LOUISVILLE, Ky. (AP) — After a long, bumpy ride, production of RVs has just about returned to where it was before the Great Recession put sales in the slow lane.
Overall recreational vehicle shipments from manufacturers to dealers — a key measure of consumer demand — are expected to increase 3.5 percent to 369,100 units in 2015, the Recreation Vehicle Industry Association said Tuesday at the start of an industry trade show in Louisville.
Shipments are up for all kinds of RVs, from less-expensive towable ones to stand-alone motor homes, it said.
And the industry expects to ride the momentum into 2016, when total wholesale shipments are projected to reach 375,100. That would be the highest total since the pre-recessionary boom times a decade ago.
“We’ve come all the way back from the recession low to recover all that ground,” RVIA spokesman Kevin Broom said.
Shipments swelled to 384,400 RVs in 2005 and 390,500 in 2006, and were still strong at 353,400 units in 2007, the last year before sales tanked along with the economy. During the recession, sales plunged, plants closed and thousands of jobs were cut as orders for RVs dropped to their worse level in decades. Shipments sank to 165,700 in 2009, but have steadily risen every year since then.

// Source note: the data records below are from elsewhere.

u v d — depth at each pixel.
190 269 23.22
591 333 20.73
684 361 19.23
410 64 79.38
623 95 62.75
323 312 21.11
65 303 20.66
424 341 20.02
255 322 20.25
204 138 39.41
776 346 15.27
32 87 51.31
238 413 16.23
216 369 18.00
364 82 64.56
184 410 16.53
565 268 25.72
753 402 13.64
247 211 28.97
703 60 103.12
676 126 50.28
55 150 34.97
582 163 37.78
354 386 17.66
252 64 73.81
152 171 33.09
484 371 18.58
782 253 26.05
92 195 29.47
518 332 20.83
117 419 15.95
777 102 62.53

An improved economy, access to credit and pent-up consumer demand have helped fuel the industry’s comeback, the industry said. The plunge in fuel prices has reinforced its upbeat forecast that more Americans will want to hit the open road in the traveling homes.
“I really don’t see an end in sight,” said Derald Bontrager, president and CEO of RV manufacturer Jayco Inc. “The demographics are all in our favor.”
Indiana-based Jayco has expanded production space and added several hundred workers to keep pace with accelerating demand, Bontrager said. The company predicts its shipments will rise about 12 percent this year, with growth of at least 8 percent to 10 percent forecast for 2016, he said.
Dealers are reaping the benefits as well, after struggling a few years ago to clear inventory clogged by tepid sales.
Lindsey Reines has operated an RV dealership for decades at Manassas, Virginia, and now has opened a second location near Richmond. Sales have been strong for his lineup of motor homes ranging from $80,000 to $200,000, he said. Reines said his business has fully recovered from the recession.
“I think it’s the perfect storm right now for people to buy RVs,” Reines said, citing the stock market, low fuel prices, consumer confidence, an improved economy and low interest rates.
Tom Stinnett, an RV dealer in southern Indiana, said his customers are trending toward the less-expensive towables and more moderately priced motor homes since the recession.
“People still want to spend the money and go do what we offer,” Stinnett said. “But they simply aren’t spending the amounts of money on this that they did” before the recession.
Towables, attached to pickups or hitched to the back of another vehicle, account for about 85 percent of new RV shipments. Through October, towable shipments were up 4.9 percent for the year, while motor home shipments had risen 5.8 percent, the industry said.
Towables cost between $8,000 and $95,000, with an average price of about $29,000, according to RVIA. Stand-alone motor homes range from $45,000 to $1.5 million for the most luxurious, bus-like vehicles. The average price is about $128,000 for the amenity-filled moving homes.
Indiana is the clear manufacturing leader, accounting for 81 percent of RV production in 2014, followed by Oregon, Michigan, California and Iowa.
The recession thinned out the number of RV manufacturers, suppliers and dealers. The manufacturers who survived are now stronger than ever as production returns to pre-recession levels, Bontrager said. “The same size of pie is being eaten by fewer people,” he said.